## WORK TASK
Word for word, return the lines below from the first through the line that has "the fence post at [636,304], 3643", dropping the pictures.

## EXTRACTED INFORMATION
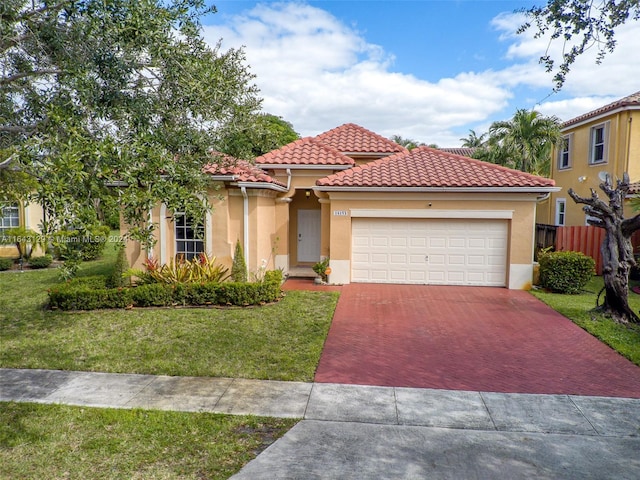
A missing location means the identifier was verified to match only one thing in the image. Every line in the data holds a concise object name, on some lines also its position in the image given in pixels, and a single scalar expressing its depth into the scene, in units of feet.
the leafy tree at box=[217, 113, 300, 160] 29.04
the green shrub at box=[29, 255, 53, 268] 64.25
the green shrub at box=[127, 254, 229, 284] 41.47
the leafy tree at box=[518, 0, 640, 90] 21.49
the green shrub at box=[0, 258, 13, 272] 61.98
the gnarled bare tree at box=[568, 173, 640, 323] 35.58
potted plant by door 51.16
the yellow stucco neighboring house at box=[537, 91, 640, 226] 62.34
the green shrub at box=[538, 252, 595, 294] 46.14
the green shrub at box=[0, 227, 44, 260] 63.26
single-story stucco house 45.70
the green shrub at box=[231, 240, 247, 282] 42.88
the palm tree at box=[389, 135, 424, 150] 190.56
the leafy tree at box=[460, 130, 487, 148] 168.25
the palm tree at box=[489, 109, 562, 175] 74.13
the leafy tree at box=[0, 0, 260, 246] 18.08
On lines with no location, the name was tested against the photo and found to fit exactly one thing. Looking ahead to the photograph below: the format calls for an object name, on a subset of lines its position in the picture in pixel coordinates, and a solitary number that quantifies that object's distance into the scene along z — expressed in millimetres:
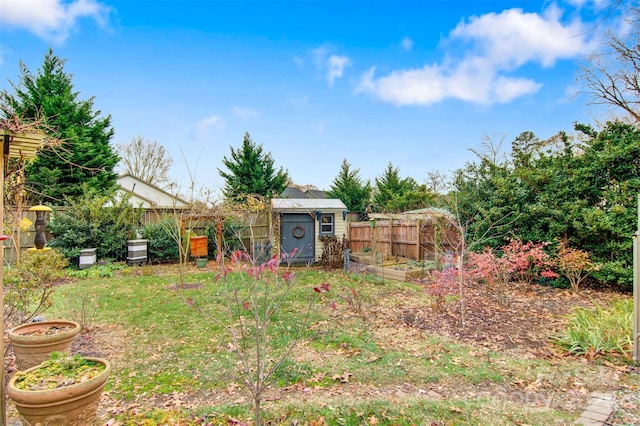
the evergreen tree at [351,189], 21625
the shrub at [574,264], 6867
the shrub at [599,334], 3883
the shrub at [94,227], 9703
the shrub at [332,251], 10758
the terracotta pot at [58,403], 2137
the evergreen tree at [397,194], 19125
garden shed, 11320
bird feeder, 7737
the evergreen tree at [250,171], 18953
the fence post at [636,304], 3643
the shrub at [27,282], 3975
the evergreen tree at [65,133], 12578
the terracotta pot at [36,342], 3244
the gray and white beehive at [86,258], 9586
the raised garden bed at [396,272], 8792
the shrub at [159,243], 10890
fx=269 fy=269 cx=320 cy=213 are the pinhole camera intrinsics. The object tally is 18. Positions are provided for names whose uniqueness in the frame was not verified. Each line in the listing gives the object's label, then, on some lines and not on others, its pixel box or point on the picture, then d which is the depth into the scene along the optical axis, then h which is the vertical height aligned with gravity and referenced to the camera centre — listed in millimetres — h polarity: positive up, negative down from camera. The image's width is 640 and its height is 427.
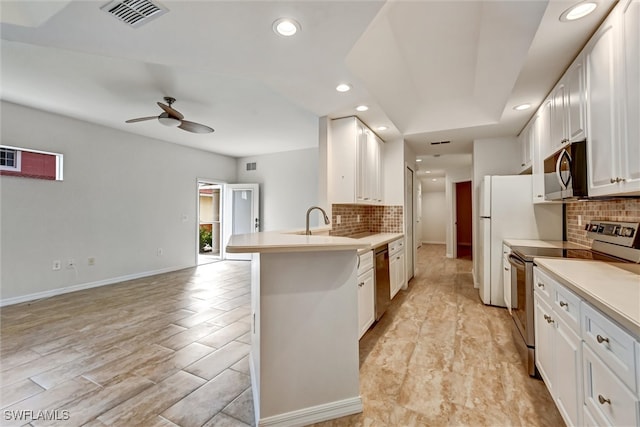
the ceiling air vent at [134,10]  1507 +1200
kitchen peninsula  1486 -658
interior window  3627 +778
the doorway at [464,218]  8609 -87
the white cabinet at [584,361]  938 -647
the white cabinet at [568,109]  1856 +826
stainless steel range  1750 -310
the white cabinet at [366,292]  2410 -726
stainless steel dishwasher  2818 -712
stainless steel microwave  1830 +310
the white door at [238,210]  6773 +169
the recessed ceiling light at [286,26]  1655 +1204
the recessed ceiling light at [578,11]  1463 +1142
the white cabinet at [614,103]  1340 +622
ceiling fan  3134 +1214
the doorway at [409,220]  4531 -85
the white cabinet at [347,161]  3361 +695
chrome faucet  3023 -45
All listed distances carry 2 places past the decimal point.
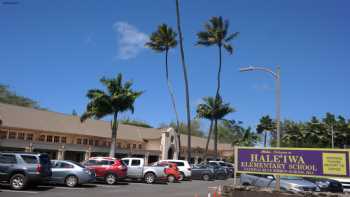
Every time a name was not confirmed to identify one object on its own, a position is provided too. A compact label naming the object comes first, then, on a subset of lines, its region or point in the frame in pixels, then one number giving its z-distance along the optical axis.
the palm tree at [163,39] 48.44
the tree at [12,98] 68.44
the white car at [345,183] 24.10
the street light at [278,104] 17.62
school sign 13.35
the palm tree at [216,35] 49.94
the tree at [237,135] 69.88
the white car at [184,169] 30.53
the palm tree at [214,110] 52.03
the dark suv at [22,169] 16.70
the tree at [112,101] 34.12
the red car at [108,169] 22.23
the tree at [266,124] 71.69
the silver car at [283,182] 16.95
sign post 15.80
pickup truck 24.75
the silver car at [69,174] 19.20
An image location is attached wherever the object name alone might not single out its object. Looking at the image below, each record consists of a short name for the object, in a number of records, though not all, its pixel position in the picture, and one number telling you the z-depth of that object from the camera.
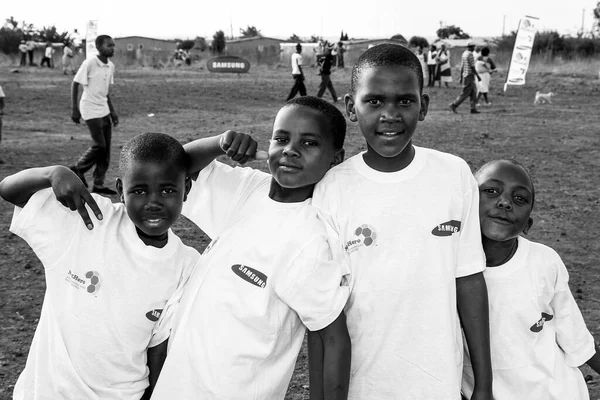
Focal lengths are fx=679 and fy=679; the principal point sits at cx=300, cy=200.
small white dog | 17.61
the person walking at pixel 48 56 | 31.71
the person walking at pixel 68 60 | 28.22
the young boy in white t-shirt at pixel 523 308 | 2.33
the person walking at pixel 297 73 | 17.36
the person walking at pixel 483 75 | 17.26
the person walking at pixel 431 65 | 23.31
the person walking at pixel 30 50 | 33.16
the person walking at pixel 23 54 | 32.44
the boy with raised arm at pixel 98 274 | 2.19
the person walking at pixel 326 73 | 17.17
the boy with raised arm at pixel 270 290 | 1.98
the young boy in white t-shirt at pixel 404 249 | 2.06
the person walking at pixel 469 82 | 15.55
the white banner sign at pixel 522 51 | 18.91
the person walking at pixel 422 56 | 24.17
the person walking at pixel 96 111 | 7.60
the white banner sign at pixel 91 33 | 22.27
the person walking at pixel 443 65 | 22.66
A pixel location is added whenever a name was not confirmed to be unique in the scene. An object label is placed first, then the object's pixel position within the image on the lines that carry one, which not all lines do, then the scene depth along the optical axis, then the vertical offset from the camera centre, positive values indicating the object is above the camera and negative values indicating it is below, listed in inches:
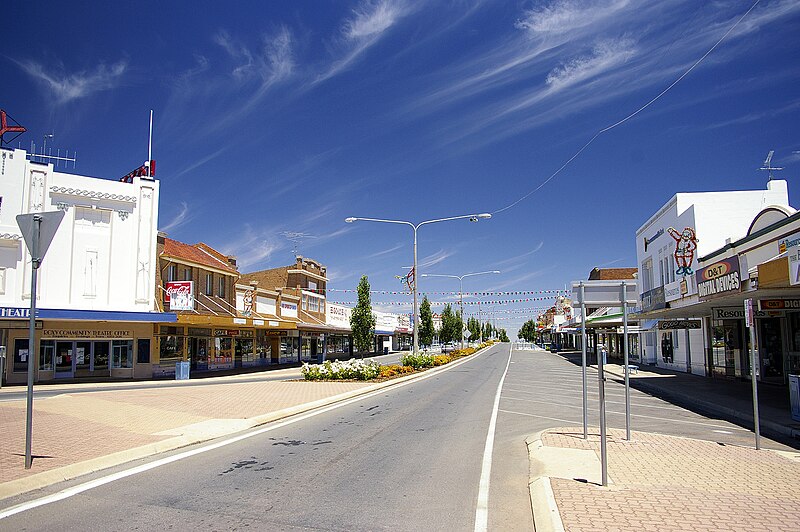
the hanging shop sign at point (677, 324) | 1144.4 +7.3
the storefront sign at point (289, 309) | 1929.1 +71.2
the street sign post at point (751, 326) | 399.5 +0.5
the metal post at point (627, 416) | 420.5 -61.6
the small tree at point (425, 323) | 2183.8 +23.9
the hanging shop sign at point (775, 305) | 717.9 +26.7
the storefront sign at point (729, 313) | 859.1 +21.0
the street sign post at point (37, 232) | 337.1 +57.2
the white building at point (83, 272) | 1073.5 +115.5
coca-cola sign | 1248.2 +77.0
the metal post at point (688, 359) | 1223.5 -63.7
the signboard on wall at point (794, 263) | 457.9 +48.8
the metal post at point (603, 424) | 291.7 -47.4
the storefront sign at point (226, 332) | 1485.2 -1.0
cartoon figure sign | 1130.0 +151.1
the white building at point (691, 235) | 1102.4 +176.8
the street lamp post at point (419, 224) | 1227.0 +230.0
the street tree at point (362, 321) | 1477.6 +23.5
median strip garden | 1018.7 -68.4
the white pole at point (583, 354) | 348.9 -16.1
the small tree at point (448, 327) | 2802.7 +13.0
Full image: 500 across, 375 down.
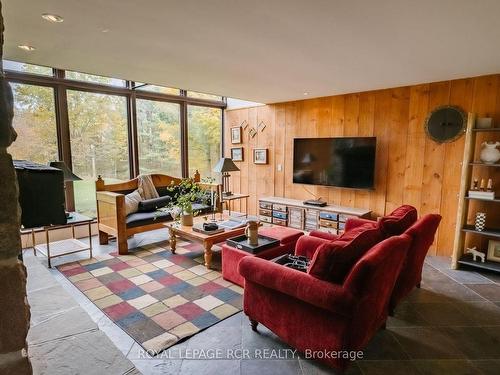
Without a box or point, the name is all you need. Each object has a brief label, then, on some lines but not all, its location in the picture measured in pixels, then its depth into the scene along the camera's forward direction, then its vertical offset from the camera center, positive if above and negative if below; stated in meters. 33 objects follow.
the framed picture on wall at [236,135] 6.35 +0.48
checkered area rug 2.41 -1.37
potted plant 3.99 -0.67
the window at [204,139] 6.25 +0.39
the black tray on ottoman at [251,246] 2.95 -0.90
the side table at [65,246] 3.61 -1.17
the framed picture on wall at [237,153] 6.36 +0.09
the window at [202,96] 6.12 +1.29
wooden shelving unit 3.44 -0.60
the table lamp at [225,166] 4.86 -0.15
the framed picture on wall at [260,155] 5.93 +0.04
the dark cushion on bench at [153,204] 4.59 -0.75
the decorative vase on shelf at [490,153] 3.41 +0.08
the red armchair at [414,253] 2.46 -0.83
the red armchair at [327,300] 1.70 -0.92
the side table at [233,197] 5.68 -0.79
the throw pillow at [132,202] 4.41 -0.70
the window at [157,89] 5.23 +1.26
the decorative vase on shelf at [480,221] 3.53 -0.74
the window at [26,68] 3.98 +1.21
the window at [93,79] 4.52 +1.23
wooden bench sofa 4.00 -0.89
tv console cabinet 4.58 -0.94
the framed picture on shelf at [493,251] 3.58 -1.11
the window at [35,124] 4.07 +0.44
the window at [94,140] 4.63 +0.25
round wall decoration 3.77 +0.47
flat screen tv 4.49 -0.05
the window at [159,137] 5.43 +0.37
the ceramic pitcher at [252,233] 3.03 -0.78
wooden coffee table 3.53 -0.98
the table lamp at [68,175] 3.61 -0.25
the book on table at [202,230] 3.66 -0.92
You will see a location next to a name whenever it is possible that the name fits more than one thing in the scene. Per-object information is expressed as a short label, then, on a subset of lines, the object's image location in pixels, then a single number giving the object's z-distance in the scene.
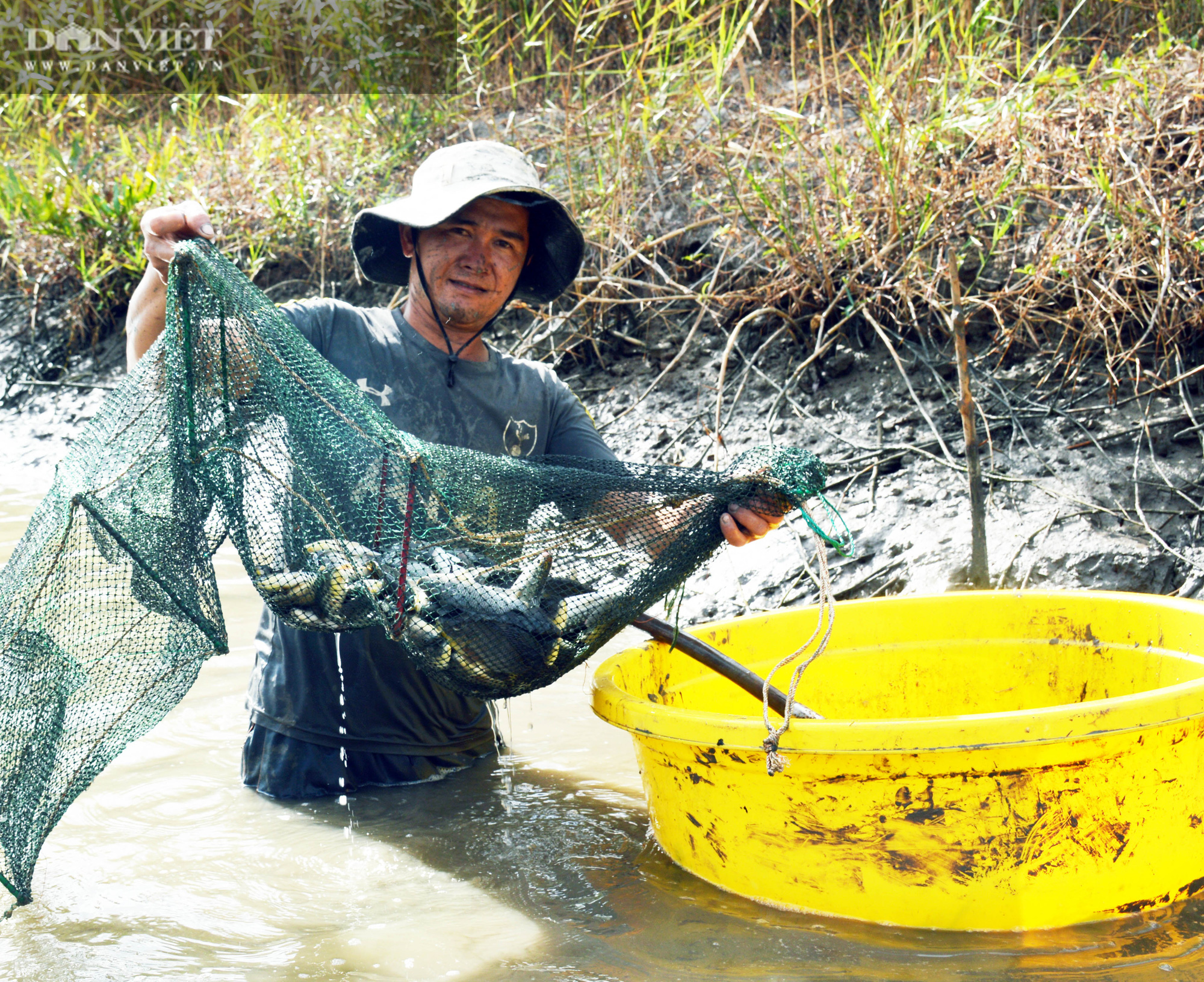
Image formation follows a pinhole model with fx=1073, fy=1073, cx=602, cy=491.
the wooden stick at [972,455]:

## TASK ANSWER
A missing location means the identifier was verified to match only one thing in the image. Every line in the data holds a concise object name, on some lines also its position in the image given in pixels, and a single scalar expressing its depth into the scene, in units of feet.
the leafy tree at box=[217, 113, 300, 160] 29.04
the green shrub at box=[29, 255, 53, 268] 64.25
the green shrub at box=[127, 254, 229, 284] 41.47
the leafy tree at box=[518, 0, 640, 90] 21.49
the green shrub at box=[0, 258, 13, 272] 61.98
the gnarled bare tree at box=[568, 173, 640, 323] 35.58
potted plant by door 51.16
the yellow stucco neighboring house at box=[537, 91, 640, 226] 62.34
the green shrub at box=[538, 252, 595, 294] 46.14
the green shrub at box=[0, 227, 44, 260] 63.26
single-story stucco house 45.70
the green shrub at box=[231, 240, 247, 282] 42.88
the palm tree at box=[389, 135, 424, 150] 190.56
the leafy tree at box=[460, 130, 487, 148] 168.25
the palm tree at box=[489, 109, 562, 175] 74.13
the leafy tree at box=[0, 0, 260, 246] 18.08
On lines with no location, the name was tested against the photo and found to fit exactly one thing. Looking ahead to the photograph below: the format calls for an object name, on a subset of lines its position in the picture in pixel coordinates, and a solitary number that quantifies that object's distance into the scene along z — expressed in millimetres:
the evergreen tree at [351,189], 21625
the shrub at [574,264], 6867
the shrub at [599,334], 3883
the shrub at [94,227], 9703
the shrub at [332,251], 10758
the terracotta pot at [58,403], 2137
the evergreen tree at [397,194], 19125
garden shed, 11320
bird feeder, 7737
the evergreen tree at [250,171], 18953
the fence post at [636,304], 3643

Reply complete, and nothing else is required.